Wednesday 16 October 2013

A Panorama

The university in whose scholastic catacombs I am presently immured is remarkable only in its complete lack of remarkability.

Grey edifices, formed entirely of reconstituted Weetabix, stand in obese defiance where they please, blotting out the sky with their asbestos-ridden, carcinogenic vastness. Strange balconies stud their haunches like arrows, transforming the masses into insipid pagodas.

Below the concrete imperium, a small, artificial lake bubbles with the rasp of a faulty iron lung. A slightly manic woman stands nearby, eyeing the scene with impossible interest. Her bag is prised open open with a discomforting adroitness, signalling to all around that, were she so inclined, she could perform a similar strike upon a human head, opening it like a squashy clipboard. Out of this bag is conjured a limitless torrent of bread particles, which perforate the water like tiny howitzer blasts. Ducks then swarm, eager to unseat the explosive material before civilians are harmed. An immense clamour ensues as farinaceous artillery is scooped out of the battlefield and, quite valiantly, into the rapacious gullets of the bomb disposal unit, where it might be subjected to weapons testing and, ultimately, turdification. Within seconds the hubbub has dispersed and, much like Poe's Conqueror Worm, an enormous priapic fish vomits itself out of the water and, finding its launch unsuccessful, falls back to the earth, conflagrated in its own fishy juices as it reenters the atmosphere.

Ducks circle the perimeter of the water, in a fashion I imagine to be synecdochical of the border control of the nation as a whole. Acidic sunbeams tangle themselves in the threshold of reeds, fizzling as they sear the water, resolving in fugues of nacreous tendrils. 

Some quiet bird wobbles along. What the hell is that thing, a quail? It looks like an animated vegetable. But surely quails only exist in egg form, this is common knowledge. Perhaps this was a quail's egg which has been left out too long, in gross disregard of supermarket labelling. 

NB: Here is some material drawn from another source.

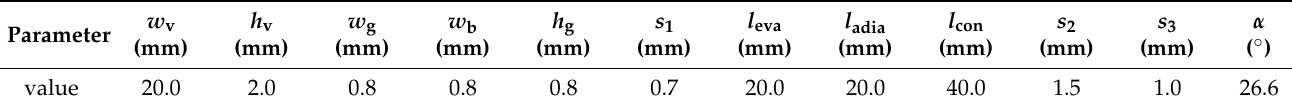
Figure 3. Geometric structure of the MGFHP: ( a ) 3D structure; ( b ) Cross-section in the z -direction. Table 1. Geometric parameters of the MGFHP.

A man walks past the scene, entirely oblivious to its mania, buried in his cup of shit coffee. This man has never seen anything so fascinating as heated, mulchified coffee beans - he has found the meaning. This is it. This is his calling.

Above all this, a grotesque chimney broods over the entire landscape, a foul parody of the chimney of Willy Wonka's factory, grooming prospective students with promises of Scrumdiddlyumptious bars but, two years later, presenting only fudge-coated coprolites, exhumed from the nearby burial ground in the name of nutrition.

But now I am seized from my reverie, when I realise the small woman who stood so innocently mere minutes ago to my left has now vanished from all sight. The ducks hiss furiously, and I understand immediately that this woman has been returned to nature, stripped to the bone by the chimaerical creatures of the lake.

The ducks turn to me, mandibles snapping, expecting food. This fact, augmenting that of my lack of food, induced a fight or flight response in my brain. I had no chance of gentlemanly combat with these brutes, not least because half of them were juggling flick knives between their exquisite pennons (ducks can boast, I have found, an incredible plumage which they hide as best they can, and a remarkable stripe of aubergine paste beneath their wings). Therefore I ran, dear reader. Heroism is terribly overrated.